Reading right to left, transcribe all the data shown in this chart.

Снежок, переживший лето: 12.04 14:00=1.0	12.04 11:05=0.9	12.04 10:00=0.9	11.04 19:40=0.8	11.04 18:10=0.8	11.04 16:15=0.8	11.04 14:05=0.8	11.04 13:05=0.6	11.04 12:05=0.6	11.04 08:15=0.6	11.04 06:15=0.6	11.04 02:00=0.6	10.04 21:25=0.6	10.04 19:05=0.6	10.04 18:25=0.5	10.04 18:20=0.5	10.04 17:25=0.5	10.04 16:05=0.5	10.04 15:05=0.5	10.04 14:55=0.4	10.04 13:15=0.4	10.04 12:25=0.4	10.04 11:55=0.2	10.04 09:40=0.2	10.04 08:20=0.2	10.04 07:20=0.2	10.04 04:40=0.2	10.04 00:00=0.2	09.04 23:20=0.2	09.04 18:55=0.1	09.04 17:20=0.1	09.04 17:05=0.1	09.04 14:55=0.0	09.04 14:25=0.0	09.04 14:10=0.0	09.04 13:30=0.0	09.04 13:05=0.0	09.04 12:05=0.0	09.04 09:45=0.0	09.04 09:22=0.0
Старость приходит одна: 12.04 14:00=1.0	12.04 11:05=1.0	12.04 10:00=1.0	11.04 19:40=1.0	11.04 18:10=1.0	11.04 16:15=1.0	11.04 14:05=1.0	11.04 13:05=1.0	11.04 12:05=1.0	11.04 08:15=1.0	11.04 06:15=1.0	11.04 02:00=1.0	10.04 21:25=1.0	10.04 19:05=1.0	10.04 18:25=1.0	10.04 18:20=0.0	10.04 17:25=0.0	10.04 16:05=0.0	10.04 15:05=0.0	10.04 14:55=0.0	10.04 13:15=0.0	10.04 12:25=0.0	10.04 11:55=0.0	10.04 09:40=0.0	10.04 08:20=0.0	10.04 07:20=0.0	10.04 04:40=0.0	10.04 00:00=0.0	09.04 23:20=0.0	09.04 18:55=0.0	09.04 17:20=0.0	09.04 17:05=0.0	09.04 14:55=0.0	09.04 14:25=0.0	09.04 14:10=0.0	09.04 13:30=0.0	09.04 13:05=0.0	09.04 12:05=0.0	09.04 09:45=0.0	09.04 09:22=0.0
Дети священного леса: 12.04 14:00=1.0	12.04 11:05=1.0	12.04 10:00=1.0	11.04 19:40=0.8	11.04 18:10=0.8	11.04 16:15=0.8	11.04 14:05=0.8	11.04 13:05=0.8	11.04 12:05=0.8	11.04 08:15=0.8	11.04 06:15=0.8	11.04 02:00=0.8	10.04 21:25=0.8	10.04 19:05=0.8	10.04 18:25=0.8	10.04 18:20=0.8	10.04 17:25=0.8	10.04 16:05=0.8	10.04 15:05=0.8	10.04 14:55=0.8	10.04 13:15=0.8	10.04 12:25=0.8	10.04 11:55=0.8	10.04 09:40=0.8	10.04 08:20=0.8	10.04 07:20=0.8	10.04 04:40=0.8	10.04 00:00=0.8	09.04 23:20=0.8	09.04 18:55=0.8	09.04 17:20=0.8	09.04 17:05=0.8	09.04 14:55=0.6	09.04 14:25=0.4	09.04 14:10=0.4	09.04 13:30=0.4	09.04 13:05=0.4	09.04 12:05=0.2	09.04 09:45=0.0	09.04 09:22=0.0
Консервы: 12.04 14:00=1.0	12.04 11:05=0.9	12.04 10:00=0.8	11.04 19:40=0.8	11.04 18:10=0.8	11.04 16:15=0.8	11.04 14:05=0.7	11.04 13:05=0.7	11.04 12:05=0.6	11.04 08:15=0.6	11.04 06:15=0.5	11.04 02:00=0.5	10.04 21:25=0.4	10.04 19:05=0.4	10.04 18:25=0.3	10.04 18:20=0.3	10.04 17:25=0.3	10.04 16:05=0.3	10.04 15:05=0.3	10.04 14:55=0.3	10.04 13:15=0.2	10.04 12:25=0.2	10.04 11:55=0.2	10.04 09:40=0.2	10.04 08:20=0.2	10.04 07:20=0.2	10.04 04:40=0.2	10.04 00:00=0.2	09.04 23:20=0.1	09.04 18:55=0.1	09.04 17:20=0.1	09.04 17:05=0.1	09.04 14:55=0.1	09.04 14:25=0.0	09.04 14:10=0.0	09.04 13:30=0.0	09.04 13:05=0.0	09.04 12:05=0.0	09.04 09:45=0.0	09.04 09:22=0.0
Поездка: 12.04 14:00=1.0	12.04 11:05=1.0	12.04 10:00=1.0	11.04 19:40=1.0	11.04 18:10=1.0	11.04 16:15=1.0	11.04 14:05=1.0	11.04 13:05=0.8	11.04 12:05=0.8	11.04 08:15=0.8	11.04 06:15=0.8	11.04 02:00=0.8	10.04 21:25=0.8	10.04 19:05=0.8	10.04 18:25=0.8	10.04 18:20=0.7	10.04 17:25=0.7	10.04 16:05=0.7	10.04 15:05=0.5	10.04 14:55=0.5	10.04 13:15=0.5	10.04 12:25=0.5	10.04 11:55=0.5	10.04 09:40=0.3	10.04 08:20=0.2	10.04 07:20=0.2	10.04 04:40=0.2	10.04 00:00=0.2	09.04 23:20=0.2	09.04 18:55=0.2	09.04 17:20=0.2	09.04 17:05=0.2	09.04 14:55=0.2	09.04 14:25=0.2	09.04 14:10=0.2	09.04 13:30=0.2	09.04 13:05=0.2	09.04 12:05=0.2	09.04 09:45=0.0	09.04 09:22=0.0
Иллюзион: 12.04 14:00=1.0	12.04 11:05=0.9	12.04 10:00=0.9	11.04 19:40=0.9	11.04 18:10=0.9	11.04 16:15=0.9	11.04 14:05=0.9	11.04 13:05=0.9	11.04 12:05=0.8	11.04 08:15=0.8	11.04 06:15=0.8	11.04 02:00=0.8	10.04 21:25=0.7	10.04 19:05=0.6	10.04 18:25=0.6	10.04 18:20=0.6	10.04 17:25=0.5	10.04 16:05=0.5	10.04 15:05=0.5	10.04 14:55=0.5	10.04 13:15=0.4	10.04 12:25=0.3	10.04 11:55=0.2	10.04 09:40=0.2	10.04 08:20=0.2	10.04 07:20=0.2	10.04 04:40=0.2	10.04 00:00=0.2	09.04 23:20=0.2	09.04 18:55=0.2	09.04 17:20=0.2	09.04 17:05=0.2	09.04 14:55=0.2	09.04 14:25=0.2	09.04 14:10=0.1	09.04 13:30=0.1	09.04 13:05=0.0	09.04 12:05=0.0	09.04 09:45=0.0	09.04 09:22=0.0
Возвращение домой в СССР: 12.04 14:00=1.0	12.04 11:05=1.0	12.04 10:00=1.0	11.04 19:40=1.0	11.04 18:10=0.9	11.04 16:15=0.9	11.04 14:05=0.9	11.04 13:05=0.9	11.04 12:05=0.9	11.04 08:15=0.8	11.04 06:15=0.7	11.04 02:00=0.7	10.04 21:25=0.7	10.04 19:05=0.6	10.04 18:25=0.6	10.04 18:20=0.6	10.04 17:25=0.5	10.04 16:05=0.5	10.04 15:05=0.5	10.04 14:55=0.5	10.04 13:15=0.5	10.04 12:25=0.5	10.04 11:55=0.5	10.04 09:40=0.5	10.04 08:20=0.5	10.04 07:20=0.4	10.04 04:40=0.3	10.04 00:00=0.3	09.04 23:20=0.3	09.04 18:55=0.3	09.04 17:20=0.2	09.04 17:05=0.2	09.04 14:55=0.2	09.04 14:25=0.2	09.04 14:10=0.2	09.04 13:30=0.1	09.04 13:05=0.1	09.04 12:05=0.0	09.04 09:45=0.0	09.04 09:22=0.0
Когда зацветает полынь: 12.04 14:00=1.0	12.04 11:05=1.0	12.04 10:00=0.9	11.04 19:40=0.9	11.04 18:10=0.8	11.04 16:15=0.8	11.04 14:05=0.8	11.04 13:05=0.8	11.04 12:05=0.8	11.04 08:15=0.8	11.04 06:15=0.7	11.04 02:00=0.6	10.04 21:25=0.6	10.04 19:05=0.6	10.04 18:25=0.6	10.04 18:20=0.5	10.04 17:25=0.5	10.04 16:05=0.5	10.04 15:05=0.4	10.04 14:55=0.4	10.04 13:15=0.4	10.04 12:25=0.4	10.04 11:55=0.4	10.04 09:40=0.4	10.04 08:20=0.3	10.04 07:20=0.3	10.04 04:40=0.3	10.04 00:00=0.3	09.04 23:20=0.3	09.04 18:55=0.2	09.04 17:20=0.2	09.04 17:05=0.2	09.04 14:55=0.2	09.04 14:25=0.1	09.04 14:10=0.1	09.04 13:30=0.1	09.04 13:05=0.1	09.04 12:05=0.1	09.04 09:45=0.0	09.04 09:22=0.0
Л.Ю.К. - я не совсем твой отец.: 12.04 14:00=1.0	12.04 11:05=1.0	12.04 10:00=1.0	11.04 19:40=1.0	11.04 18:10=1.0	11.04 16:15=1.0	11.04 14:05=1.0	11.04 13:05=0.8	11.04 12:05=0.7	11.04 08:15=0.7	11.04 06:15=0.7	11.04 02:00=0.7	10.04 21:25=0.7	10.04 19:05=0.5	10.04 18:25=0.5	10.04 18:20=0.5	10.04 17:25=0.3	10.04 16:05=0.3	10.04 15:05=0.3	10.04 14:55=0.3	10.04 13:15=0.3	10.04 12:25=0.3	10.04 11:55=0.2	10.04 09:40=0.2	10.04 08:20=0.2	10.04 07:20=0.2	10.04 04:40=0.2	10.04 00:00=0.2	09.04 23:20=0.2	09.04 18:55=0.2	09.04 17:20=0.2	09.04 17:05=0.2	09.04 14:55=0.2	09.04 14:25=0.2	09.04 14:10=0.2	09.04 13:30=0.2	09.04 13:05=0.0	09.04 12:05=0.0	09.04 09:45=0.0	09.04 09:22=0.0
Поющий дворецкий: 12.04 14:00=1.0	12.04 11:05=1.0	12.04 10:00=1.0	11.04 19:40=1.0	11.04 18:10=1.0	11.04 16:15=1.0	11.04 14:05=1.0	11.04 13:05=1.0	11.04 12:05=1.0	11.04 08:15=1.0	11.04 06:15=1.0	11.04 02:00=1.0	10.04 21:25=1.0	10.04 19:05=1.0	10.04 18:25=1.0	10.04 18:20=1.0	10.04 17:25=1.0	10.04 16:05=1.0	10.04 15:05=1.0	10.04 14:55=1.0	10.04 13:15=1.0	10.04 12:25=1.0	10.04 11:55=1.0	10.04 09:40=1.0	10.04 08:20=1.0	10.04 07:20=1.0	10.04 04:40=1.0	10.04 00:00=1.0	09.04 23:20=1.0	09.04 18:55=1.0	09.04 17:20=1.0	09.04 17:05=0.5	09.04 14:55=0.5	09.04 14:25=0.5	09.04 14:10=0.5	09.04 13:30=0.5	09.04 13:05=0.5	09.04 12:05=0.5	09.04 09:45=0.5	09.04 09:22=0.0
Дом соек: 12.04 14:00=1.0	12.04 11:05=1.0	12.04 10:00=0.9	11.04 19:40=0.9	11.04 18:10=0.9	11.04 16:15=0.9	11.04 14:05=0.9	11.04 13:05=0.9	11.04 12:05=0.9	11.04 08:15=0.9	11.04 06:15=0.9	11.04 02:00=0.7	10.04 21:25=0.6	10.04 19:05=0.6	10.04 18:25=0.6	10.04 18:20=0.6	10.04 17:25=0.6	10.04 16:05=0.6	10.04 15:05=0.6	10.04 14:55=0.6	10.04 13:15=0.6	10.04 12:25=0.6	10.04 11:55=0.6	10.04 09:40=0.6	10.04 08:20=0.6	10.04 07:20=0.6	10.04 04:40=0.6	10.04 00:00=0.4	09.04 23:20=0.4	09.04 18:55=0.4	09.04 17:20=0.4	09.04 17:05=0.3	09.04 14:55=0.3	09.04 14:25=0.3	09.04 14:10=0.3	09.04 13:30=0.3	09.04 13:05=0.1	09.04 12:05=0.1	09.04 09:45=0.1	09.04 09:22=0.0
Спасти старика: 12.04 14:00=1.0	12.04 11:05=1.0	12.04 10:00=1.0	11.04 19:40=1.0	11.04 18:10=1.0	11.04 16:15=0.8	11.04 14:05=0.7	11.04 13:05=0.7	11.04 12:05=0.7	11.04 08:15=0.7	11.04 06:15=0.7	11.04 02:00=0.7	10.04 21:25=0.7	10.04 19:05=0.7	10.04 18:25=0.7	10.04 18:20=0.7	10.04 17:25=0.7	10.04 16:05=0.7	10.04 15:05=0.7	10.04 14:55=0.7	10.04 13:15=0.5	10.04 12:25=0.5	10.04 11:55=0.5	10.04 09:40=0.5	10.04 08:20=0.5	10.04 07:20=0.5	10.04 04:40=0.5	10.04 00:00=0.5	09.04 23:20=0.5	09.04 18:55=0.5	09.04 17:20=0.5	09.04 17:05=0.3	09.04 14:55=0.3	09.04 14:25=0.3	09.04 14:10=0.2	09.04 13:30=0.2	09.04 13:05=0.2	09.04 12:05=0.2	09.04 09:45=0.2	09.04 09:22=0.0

──────────

§ Try it
From the listing above, copy word for word the lines starting at the one that contains "Снежок, переживший лето: 12.04" and ending at the one that contains "Старость приходит одна: 12.04", including both of those lines.

§ Expected answer
Снежок, переживший лето: 12.04 14:00=1.0	12.04 11:05=0.9	12.04 10:00=0.9	11.04 19:40=0.8	11.04 18:10=0.8	11.04 16:15=0.8	11.04 14:05=0.8	11.04 13:05=0.6	11.04 12:05=0.6	11.04 08:15=0.6	11.04 06:15=0.6	11.04 02:00=0.6	10.04 21:25=0.6	10.04 19:05=0.6	10.04 18:25=0.5	10.04 18:20=0.5	10.04 17:25=0.5	10.04 16:05=0.5	10.04 15:05=0.5	10.04 14:55=0.4	10.04 13:15=0.4	10.04 12:25=0.4	10.04 11:55=0.2	10.04 09:40=0.2	10.04 08:20=0.2	10.04 07:20=0.2	10.04 04:40=0.2	10.04 00:00=0.2	09.04 23:20=0.2	09.04 18:55=0.1	09.04 17:20=0.1	09.04 17:05=0.1	09.04 14:55=0.0	09.04 14:25=0.0	09.04 14:10=0.0	09.04 13:30=0.0	09.04 13:05=0.0	09.04 12:05=0.0	09.04 09:45=0.0	09.04 09:22=0.0
Старость приходит одна: 12.04 14:00=1.0	12.04 11:05=1.0	12.04 10:00=1.0	11.04 19:40=1.0	11.04 18:10=1.0	11.04 16:15=1.0	11.04 14:05=1.0	11.04 13:05=1.0	11.04 12:05=1.0	11.04 08:15=1.0	11.04 06:15=1.0	11.04 02:00=1.0	10.04 21:25=1.0	10.04 19:05=1.0	10.04 18:25=1.0	10.04 18:20=0.0	10.04 17:25=0.0	10.04 16:05=0.0	10.04 15:05=0.0	10.04 14:55=0.0	10.04 13:15=0.0	10.04 12:25=0.0	10.04 11:55=0.0	10.04 09:40=0.0	10.04 08:20=0.0	10.04 07:20=0.0	10.04 04:40=0.0	10.04 00:00=0.0	09.04 23:20=0.0	09.04 18:55=0.0	09.04 17:20=0.0	09.04 17:05=0.0	09.04 14:55=0.0	09.04 14:25=0.0	09.04 14:10=0.0	09.04 13:30=0.0	09.04 13:05=0.0	09.04 12:05=0.0	09.04 09:45=0.0	09.04 09:22=0.0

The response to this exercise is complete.